Über einen undankbaren Job: Der gute und der schlechte Polizist
Zu Hause bei Fremden
von Miguel Szymanski
Kommt ein deutscher Minister nach Lissabon, um mit jungen Portugiesen in einen europäischen Dialog zu treten. Das wird kein Witz. Er kommt wirklich, im Frühjahr, und mich kontaktierte deshalb ein Berliner Think Tank. Ich soll 200 Namen von jungen portugiesischen „Vordenkern und Multiplikatoren” vorschlagen, die an Workshops und einer Konferenz mit dem Minister teilnehmen sollen.
„Sorry, die jungen Portugiesen gab es, sind aber ausgewandert, putzen jetzt Treppen in Frankfurt und schieben Getränkewagen in München”, möchte ich spontan antworten. Dann überlege ich es mir besser und vergewissere mich, dass es nicht Herr Schäuble ist, der nach Lissabon kommt.

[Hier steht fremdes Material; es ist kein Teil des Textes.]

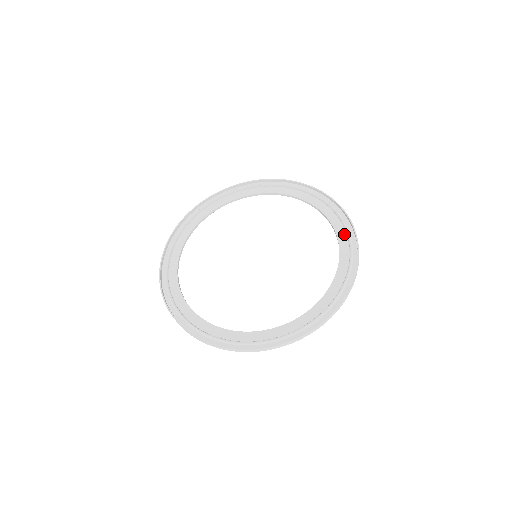
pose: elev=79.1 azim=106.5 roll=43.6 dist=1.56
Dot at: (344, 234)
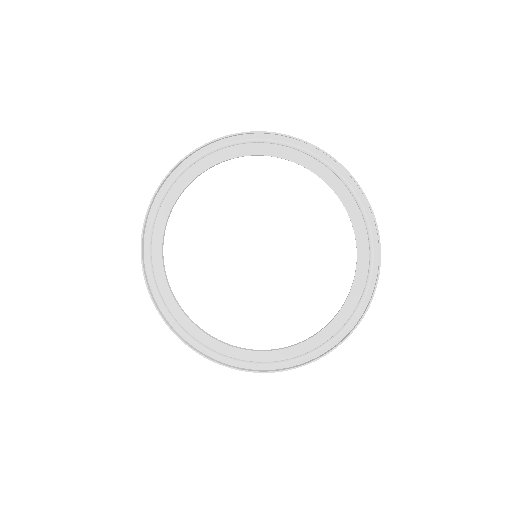
Dot at: (365, 240)
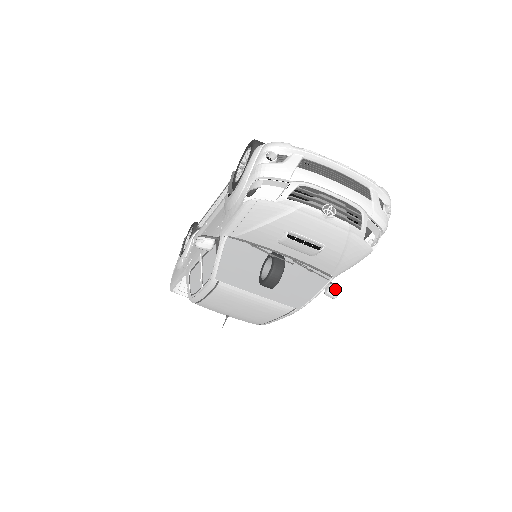
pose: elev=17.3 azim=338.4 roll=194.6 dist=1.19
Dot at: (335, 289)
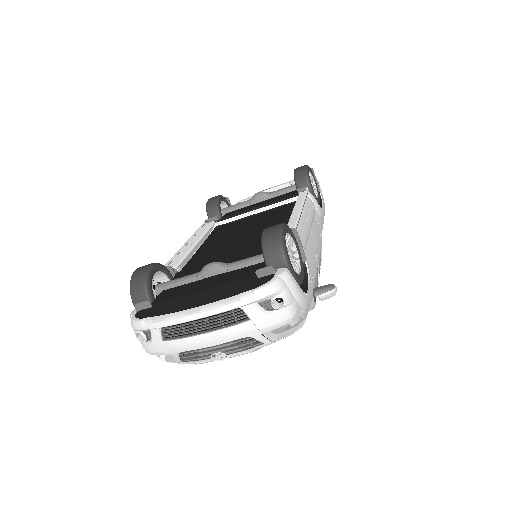
Dot at: (326, 295)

Ist er nicht, sondern ein SPD-Minister, Berliner Think Tank, links, alles o. k. Etwas Recherche und Beratertätigkeit geht in Ordnung. Es ist für den Dialog, eine bona causa und nicht pro bono: Irgendetwas muss ich zwischendurch arbeiten, und sei es für die Regierung, für einen Bordellpianisten bin ich zu alt.

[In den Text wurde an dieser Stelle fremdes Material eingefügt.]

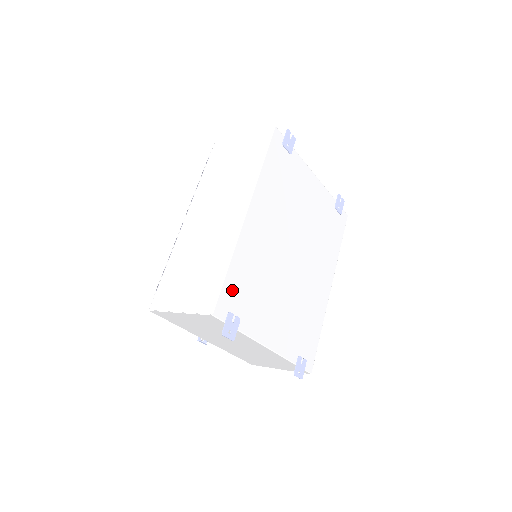
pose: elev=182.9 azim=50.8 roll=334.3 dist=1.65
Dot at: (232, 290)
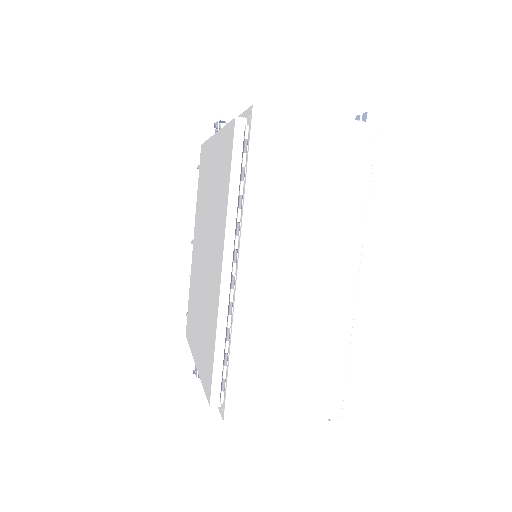
Dot at: occluded
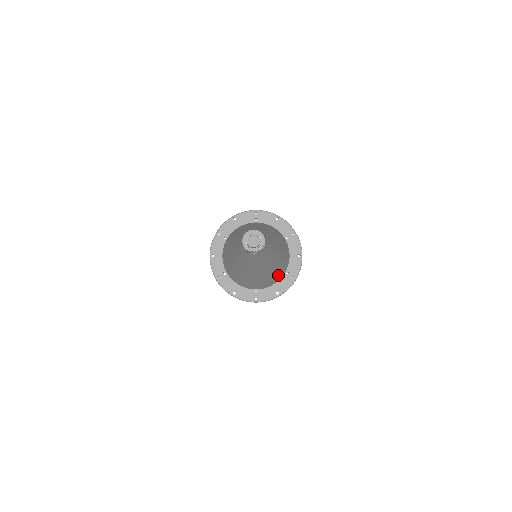
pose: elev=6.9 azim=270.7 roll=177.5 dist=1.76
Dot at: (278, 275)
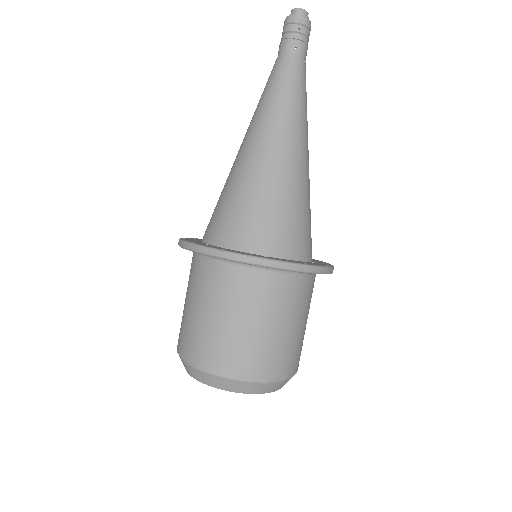
Dot at: (304, 230)
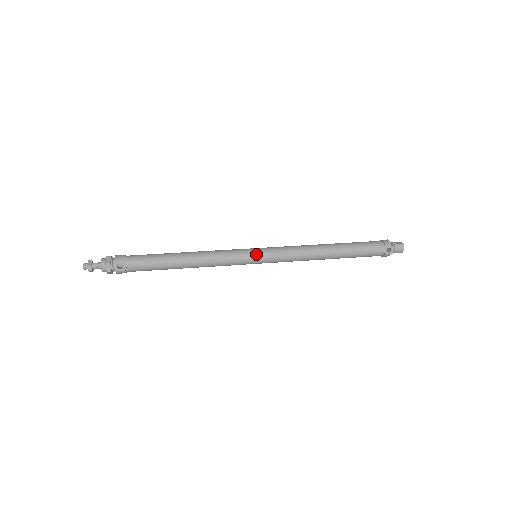
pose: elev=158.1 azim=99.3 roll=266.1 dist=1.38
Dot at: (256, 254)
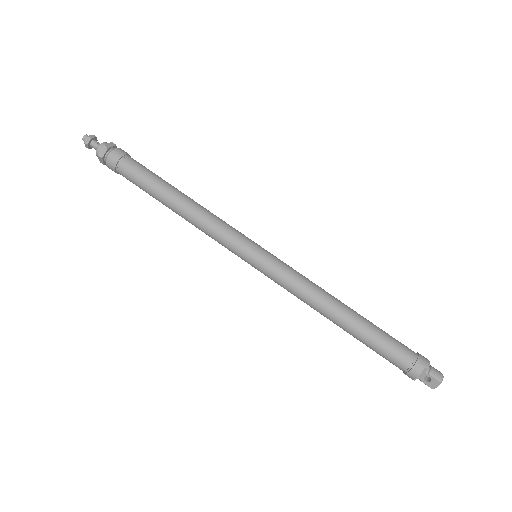
Dot at: occluded
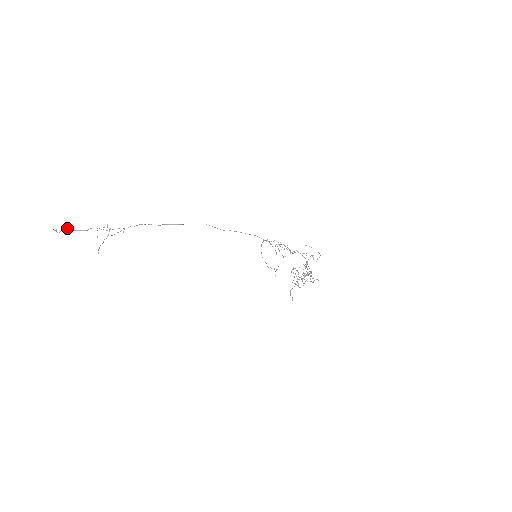
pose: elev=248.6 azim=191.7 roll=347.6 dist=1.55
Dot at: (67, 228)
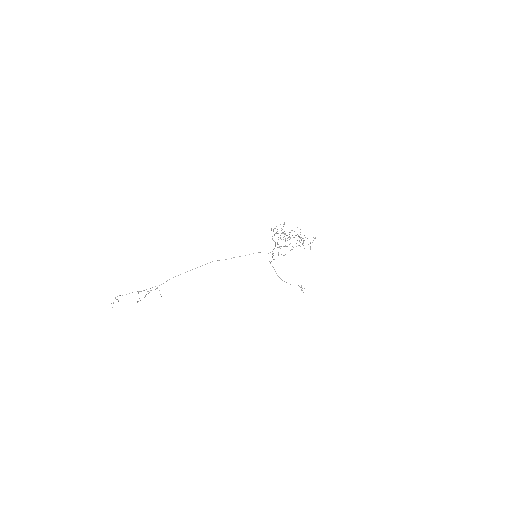
Dot at: (117, 296)
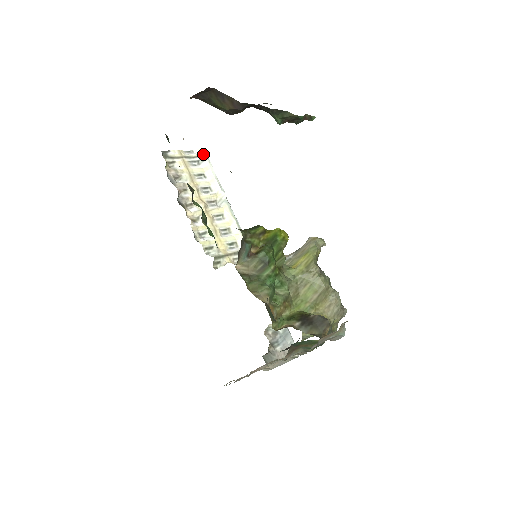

Nur, wie soll ich die Namenslisten für den deutschen Minister besorgen? Auf meiner Telefonliste wandere ich auf und ab. Fernando Alvim könnte mir weiterhelfen. Er moderiert seit vielen Jahren das tägliche Radioprogramm „Prova Oral” und eine Talkshow des staatlichen Fernsehens, in der bereits alle Protagonisten des öffentlichen Lebens interviewt wurden. Vor drei Jahren hat er eine Nichtregierungsinitiative gestartet, die Ideenkonferenzen organisiert, bei denen es um langfristige Lösungen für die Krise geht.
Als Redner habe ich an allen Konferenzen der drei letzten Jahre teilgenommen, immer unentgeltlich, denn das Land ist ja pleite, also wird er mir eine Bitte nicht abschlagen können. Ein paar Tage später treffen wir uns in einem Lissaboner Restaurant. Er will wissen, warum ich den Job mache. Ich erzähle ihm von Dialog, Gutmenschen aus Berlin, europäischem Geist, Völkerverständigung, von den offenen Rechnungen und meinem Honorar. Am Ende nickt er und will das Essen bezahlen. Ich bestehe darauf, die deutsche Regierung zahlt.
Der Moderator lässt mir eine Liste zukommen, circa 250 Namen seiner Studiogäste und Konferenzteilnehmer. Ich fange an, mit den Leuten zu reden, von denen ich meine, dass sie das Profil zum Dialog mit einem deutschen Minister hätten. Es sind Künstler, Akademiker, junge Unternehmer, Journalisten, Verleger.
„Deutscher Minister? Für den kann ich nicht”.
„Dialog aus Berlin, das ist wohl die „good-cop, bad cop“- Geschichte!”
„Bei so einer PR-Aktion machst du mit?”
Es sollen furchtlose Denker sein, die Liste ist also gut. Aber warum komme ich mir vor, als wollte ich mit Fernando Pessoa Tchibo-Werbung machen?
Letzten Samstag titelt Expresso, die meistgelesene und seriöseste Zeitung des Landes: „Berlin warnt: Regeln müssen eingehalten werden.” Es ist offiziell, gegen Berlin hat die neue Linksregierung keine Chance. Inzwischen hat im Land jeder verstanden, dass der Löwenanteil der „Hilfsmilliarden” an die Banken ging und Berlin das Sagen hat. Nach drei großen Bankenrettungen in den letzten Jahren gibt es jetzt, ganz aktuell, fünf weitere Milliarden für die Bank BANIF.
Das ist das Geld, das den Leuten zum Leben fehlt. Ohne Dialog und Solidarität ist die EU zum Scheitern verurteilt. Ein Treffen mit einem Minister aus der zweiten Reihe wird das nicht ändern. Nicht solange die Strategie der Entscheider im Machtzentrum Berlin die Bevormundung anderer Staaten ist.